Moorhead hard at work after one week on job at MSU

Joe Moorhead
Staff Writer

It was one week ago today that Joe Moorhead was introduced as Mississippi State University’s 33rd head football coach.
Last Thursday, he met with the MSU team for the first time, had the customary ring of the cowbell at his introductory press conference and immediately went to work.
One glance at Moorhead’s Twitter timeline proves he hasn’t wasted time in the early days of his MSU tenure. There are multiple pictures of Moorhead alongside Bulldog recruits. There are retweets of the coaching staff hires he has already made. There’s even a retweet of a promotional picture urging State fans to buy their tickets for the upcoming TaxSlayer Bowl.
It’s becoming readily apparent just seven days into the Moorhead era that it’s highly unlikely he’ll ever be outworked.
“You don’t build your reputation on what you’re going to do,” Moorhead said last week, quoting Henry Ford. “We’ve got to make sure that we understand that we don’t get what we wish for. We get what we work for.”
Moorhead has practiced what he’s preached in the days since his hire. He has already officially gotten a pair of assistants. He picked Charles Huff his assistant head coach/running game coordinator/running backs coach. Huff worked alongside Moorhead the last two seasons as Moorhead served as the offensive coordinator at Penn State.
On Wednesday, MSU officially announced Moorhead’s hire of Fordham head coach Andrew Breiner to be State’s pass game coordinator and quarterbacks coach. Breiner and Moorhead have known each other for years and perhaps no one better understands Moorhead’s offense than Breiner.

More hires are soon to come.

“I’m looking for guys with intelligence, loyalty and a great work ethic who will be great mentors to (the players in) our program and give them the tools to be successful in the classroom, on the field and in the community,” Moorhead said.

Perhaps the most anticipated hire Moorhead has to make hasn’t yet happened. Moorhead, well-regarded as an offensive mastermind, will call MSU’s offensive plays and serve as the de facto offensive coordinator, but Moorhead hasn’t yet hired a defensive coordinator.

He said last week that it’s not for a lack of options. He’s simply covering all of his bases.

“In terms of the timetable of hiring staff, I could make 10 calls right now and have a staff filled,” Moorhead said. “I want to measure twice and cut once and make sure that we’re not just hiring for the sake of getting this thing filled up. We want to make sure that we’re getting the right people in here to give us the opportunity to be successful in the long term.”

It’s a safe bet that Moorhead is hard at work to find the man who’ll serve as his defensive coordinator and the rest of the men who’ll fill out his coaching staff. Working hard is just what Moorhead does.

Moorhead attributes much of that to his father. Moorhead’s dad worked for 35 years in a steel mill.

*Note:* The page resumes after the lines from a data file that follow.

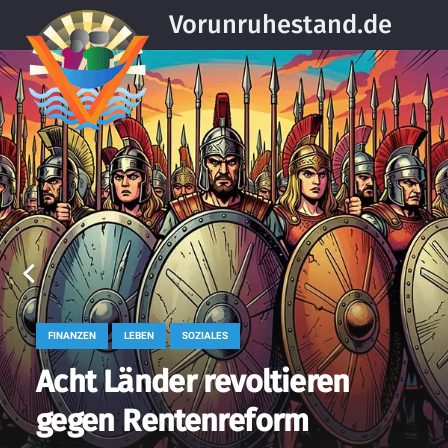
Vorunruhestand.de
FINANZEN
LEBEN
SOZIALES
Acht Länder revoltieren
gegen Rentenreform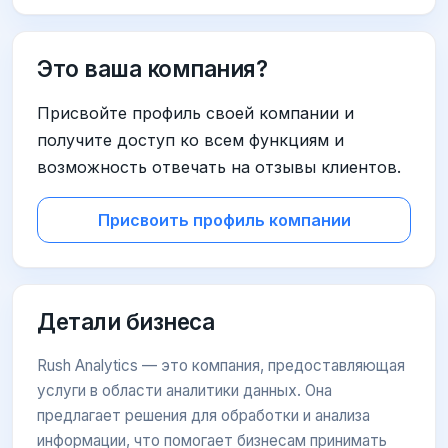
Это ваша компания?
Присвойте профиль своей компании и
получите доступ ко всем функциям и
возможность отвечать на отзывы клиентов.
Присвоить профиль компании
Детали бизнеса
Rush Analytics — это компания, предоставляющая
услуги в области аналитики данных. Она
предлагает решения для обработки и анализа
информации, что помогает бизнесам принимать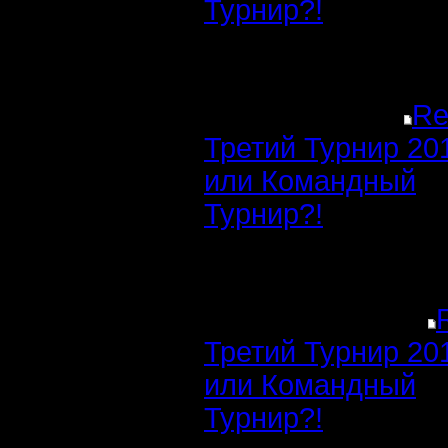
Турнир?!
Re
Третий Турнир 20
или Командный
Турнир?!
Третий Турнир 20
или Командный
Турнир?!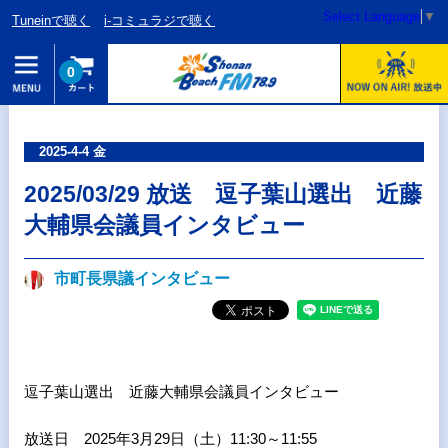
Select Language
▼
Tuneinで聴く
i-コミュラジで聴く
0
2025-4-4 金
2025/03/29 放送 逗子葉山選出 近藤
大輔県会議員インタビュー
市町長県議インタビュー
逗子葉山選出 近藤大輔県会議員インタビュー
放送日 2025年3月29日（土）11:30～11:55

“He worked three jobs to put two kids through college,” Moorhead said of his father. “I really think in terms of my formation as a person and what I stand for was that understanding of what a blue-collar worker meant. It didn’t matter how cold it was. It didn’t matter how warm it was, how early in the morning or late at night. He got up every day and went to work.”

MSU Director of Athletics John Cohen said Moorhead’s ingrained work ethic was one of the qualities that made Moorhead an attractive head coaching candidate.

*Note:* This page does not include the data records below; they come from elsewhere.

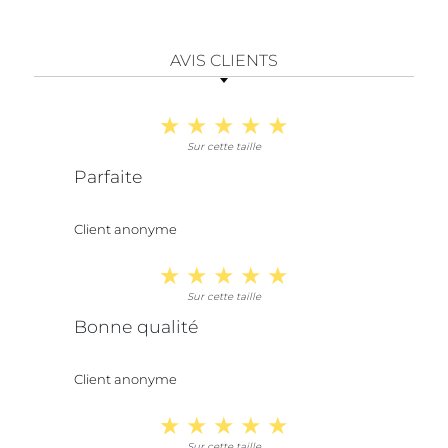
AVIS CLIENTS
Sur cette taille
Parfaite
Client anonyme
Sur cette taille
Bonne qualité
Client anonyme
Sur cette taille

“We were looking for someone who had a blue-collar attitude, but an intellectual personality at the same time,” Cohen said. “Joe fits both of those bills.”

One week into things, Moorhead is proving all that chatter about hard work isn’t just talk. He continues to work the recruiting trail ahead of the NCAA early singing period which will last for 72 hours starting on Dec. 20.
Moorhead also continues to assemble the staff that will assist him as he guides the Bulldogs forward.

The jury is still out on exactly how well Moorhead and his new staff will do at MSU. There are high expectations, but Moorhead’s success or lack thereof will ultimately be determined on the field.

There does seem to be one certainty though. It’s going to be hard for any other team or coach to outwork Joe Moorhead and the Bulldogs.

“We’re going to finish everything we do,” Moorhead said. “We’re going to fight tooth and nail. We’re going to scratch and claw. We’re going to make sure everybody understands that when you step on the field with the Mississippi State Bulldogs, you’re in for a 15-round fight and we’re not stopping until the bell rings.”